Just a reminder to everyone feeling the same this season. It's OK to not race and just have fun. Explore new bike routes. Rent a canoe at Zilker, instead of doing core class. Dodge boulders on the greenbelt, instead of strollers on the trail. Endurance sports are all developmental and as long as you stay relatively fit, sliding back into the sport will be quite easy. Triathlon is only getting larger, the performances more unbelievable and the training methods more scientific. Go out, explore the world, be a spectator for a while and remind yourself what got you started in the first place.


Share/Save/Bookmark

2 comments:

Mark C. said...

Thomas, when I was Chairman of UK Triathlon club Tri-Force which had a 150 members give or take, I developed the 3-year rule which applies here.

1. First year people love the sport, they love the positive feedback, the new friends they make and how fantastic the sport is.

2. Second year people make big improvements over their first year race results, with little extra time spent training. They get faster, they go faster, they buy faster stuff, they learn how to cut out all those wasted seconds doing things like tying shoe laces, putting on socks; they fit aero bars to their road bikes and swear they make them faster... even though their AMPH is only 16.

3. Third year they think if they just put in a bit more time they'll make the same huge gains they made in their 2nd year, buy a real tri bike, buy running flats etc. But they don't, it's not that easy, you can buy a few seconds here, a few seconds there, but you need to work much harder, more structured which doesn't mean longer but can. Then, half way through the season they get injured or a bad race result.

It's those that come back the next year, work a real training program, get a coach that helps them focus on their real needs that can call themselves triathletes. Triathlon is not defined by distance either, way too many people think that if they go longer it will be harder and they may do better; in reality you can go much harder in training and racing at short distance, sprint and Olympic and have a much more successful and much more balanced life.

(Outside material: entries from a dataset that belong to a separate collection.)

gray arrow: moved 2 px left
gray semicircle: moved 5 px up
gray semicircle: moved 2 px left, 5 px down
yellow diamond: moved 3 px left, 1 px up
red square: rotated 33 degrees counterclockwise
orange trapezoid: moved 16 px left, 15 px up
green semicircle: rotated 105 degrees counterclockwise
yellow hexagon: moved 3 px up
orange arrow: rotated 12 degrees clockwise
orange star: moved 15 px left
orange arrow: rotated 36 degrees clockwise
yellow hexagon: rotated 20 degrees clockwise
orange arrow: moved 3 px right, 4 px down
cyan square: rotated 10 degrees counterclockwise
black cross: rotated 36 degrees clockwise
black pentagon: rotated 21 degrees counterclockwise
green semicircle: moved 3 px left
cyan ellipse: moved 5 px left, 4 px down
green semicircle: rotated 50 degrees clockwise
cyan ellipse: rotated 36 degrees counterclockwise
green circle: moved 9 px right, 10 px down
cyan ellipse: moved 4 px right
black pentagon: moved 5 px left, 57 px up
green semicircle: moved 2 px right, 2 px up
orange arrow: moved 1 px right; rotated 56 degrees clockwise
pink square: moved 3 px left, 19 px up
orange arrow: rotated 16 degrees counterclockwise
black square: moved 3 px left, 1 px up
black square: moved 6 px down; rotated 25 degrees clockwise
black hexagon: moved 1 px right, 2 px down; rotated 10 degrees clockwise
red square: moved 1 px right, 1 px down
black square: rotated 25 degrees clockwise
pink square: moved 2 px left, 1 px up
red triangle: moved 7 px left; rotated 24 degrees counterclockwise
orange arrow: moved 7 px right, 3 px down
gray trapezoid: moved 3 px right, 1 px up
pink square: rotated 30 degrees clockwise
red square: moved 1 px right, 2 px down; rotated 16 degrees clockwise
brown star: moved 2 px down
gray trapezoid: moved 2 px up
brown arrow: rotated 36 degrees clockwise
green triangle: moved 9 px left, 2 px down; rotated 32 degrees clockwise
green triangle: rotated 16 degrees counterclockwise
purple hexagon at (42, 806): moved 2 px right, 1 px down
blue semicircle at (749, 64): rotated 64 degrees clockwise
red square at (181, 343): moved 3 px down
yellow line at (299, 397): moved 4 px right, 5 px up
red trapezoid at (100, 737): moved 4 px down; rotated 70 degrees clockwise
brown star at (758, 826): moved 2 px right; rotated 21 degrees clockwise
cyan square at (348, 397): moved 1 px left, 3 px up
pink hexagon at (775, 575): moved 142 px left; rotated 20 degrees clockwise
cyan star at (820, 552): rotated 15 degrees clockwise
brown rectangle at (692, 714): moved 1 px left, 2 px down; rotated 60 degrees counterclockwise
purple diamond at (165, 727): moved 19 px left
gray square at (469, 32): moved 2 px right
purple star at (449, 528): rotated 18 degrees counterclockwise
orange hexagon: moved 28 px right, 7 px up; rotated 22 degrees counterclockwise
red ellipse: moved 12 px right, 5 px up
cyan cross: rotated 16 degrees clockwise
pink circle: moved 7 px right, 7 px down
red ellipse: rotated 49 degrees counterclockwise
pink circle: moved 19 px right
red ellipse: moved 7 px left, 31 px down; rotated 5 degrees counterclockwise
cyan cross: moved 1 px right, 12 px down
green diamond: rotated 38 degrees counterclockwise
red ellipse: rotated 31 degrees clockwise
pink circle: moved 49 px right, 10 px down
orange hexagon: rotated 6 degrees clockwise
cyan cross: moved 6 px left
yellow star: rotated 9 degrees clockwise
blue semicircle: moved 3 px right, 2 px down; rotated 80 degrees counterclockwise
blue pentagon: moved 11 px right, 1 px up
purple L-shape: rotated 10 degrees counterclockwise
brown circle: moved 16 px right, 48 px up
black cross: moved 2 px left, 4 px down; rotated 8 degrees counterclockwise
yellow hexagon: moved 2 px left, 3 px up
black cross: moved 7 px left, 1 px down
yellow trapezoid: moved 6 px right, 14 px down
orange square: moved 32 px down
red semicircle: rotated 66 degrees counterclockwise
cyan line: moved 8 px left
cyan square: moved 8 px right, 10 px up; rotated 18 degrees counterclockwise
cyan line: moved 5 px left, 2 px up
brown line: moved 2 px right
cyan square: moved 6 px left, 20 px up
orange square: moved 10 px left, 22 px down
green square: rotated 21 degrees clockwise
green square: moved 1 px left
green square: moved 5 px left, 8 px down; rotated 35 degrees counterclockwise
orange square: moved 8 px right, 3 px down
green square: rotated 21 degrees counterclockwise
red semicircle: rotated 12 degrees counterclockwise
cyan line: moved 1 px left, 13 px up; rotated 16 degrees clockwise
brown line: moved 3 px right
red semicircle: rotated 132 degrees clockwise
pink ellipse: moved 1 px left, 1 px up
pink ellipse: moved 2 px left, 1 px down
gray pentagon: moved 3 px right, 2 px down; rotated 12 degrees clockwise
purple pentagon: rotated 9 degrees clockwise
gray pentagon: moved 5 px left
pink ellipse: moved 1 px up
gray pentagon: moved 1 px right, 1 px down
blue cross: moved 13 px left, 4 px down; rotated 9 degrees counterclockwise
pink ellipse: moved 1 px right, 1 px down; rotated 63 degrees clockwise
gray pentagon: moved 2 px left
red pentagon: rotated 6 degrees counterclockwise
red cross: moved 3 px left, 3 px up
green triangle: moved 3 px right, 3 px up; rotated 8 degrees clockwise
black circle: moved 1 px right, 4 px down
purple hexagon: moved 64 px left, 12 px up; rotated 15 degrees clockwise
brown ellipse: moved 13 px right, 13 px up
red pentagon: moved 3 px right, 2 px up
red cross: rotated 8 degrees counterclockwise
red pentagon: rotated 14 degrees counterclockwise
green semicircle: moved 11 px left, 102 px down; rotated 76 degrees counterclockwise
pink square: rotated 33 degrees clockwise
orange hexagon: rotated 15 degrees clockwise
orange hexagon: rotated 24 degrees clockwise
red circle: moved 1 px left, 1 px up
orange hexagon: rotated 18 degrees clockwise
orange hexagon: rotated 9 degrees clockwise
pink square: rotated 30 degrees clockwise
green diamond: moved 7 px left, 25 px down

Isn't it great though being there at the start, and those people you have been helping, when they come back year after year will remember what you did, what you said, and the time you spent with them. One of the reasons people love Jack and Adams!

Skeese Greets said...

Agreed, Thomas. & Mark - good insight. I wish fewer people would put so much emphasis on distance. When I used to race the 800 in track, it was way harder than any 5k I'll do these days. Distance definitely doesn't make it harder (or better.)